▸ **EXERCISE BRIEF**:
Return every line below in which "intensity" appears.

▸ **INPUT MATERIAL**:
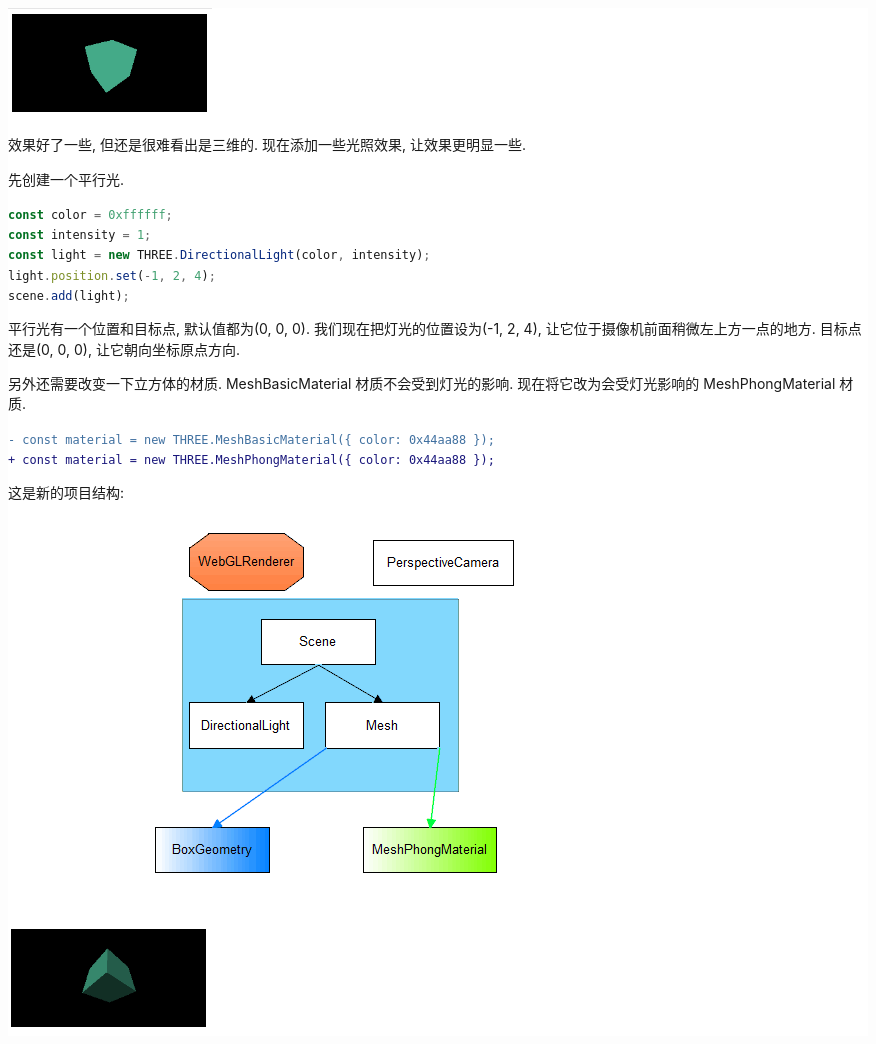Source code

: ![1.example.1](assets/1.example.1.png)

效果好了一些, 但还是很难看出是三维的. 现在添加一些光照效果, 让效果更明显一些.

先创建一个平行光.

```typescript
const color = 0xffffff;
const intensity = 1;
const light = new THREE.DirectionalLight(color, intensity);
light.position.set(-1, 2, 4);
scene.add(light);
```

平行光有一个位置和目标点, 默认值都为(0, 0, 0). 我们现在把灯光的位置设为(-1, 2, 4), 让它位于摄像机前面稍微左上方一点的地方. 目标点还是(0, 0, 0), 让它朝向坐标原点方向.

另外还需要改变一下立方体的材质. MeshBasicMaterial 材质不会受到灯光的影响. 现在将它改为会受灯光影响的 MeshPhongMaterial 材质.

```diff
- const material = new THREE.MeshBasicMaterial({ color: 0x44aa88 });
+ const material = new THREE.MeshPhongMaterial({ color: 0x44aa88 });
```

这是新的项目结构:

![1.2](assets/1.2.png)

![1.example.2](assets/1.example.2.png)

▸ **SOLUTION**:
const intensity = 1;
const light = new THREE.DirectionalLight(color, intensity);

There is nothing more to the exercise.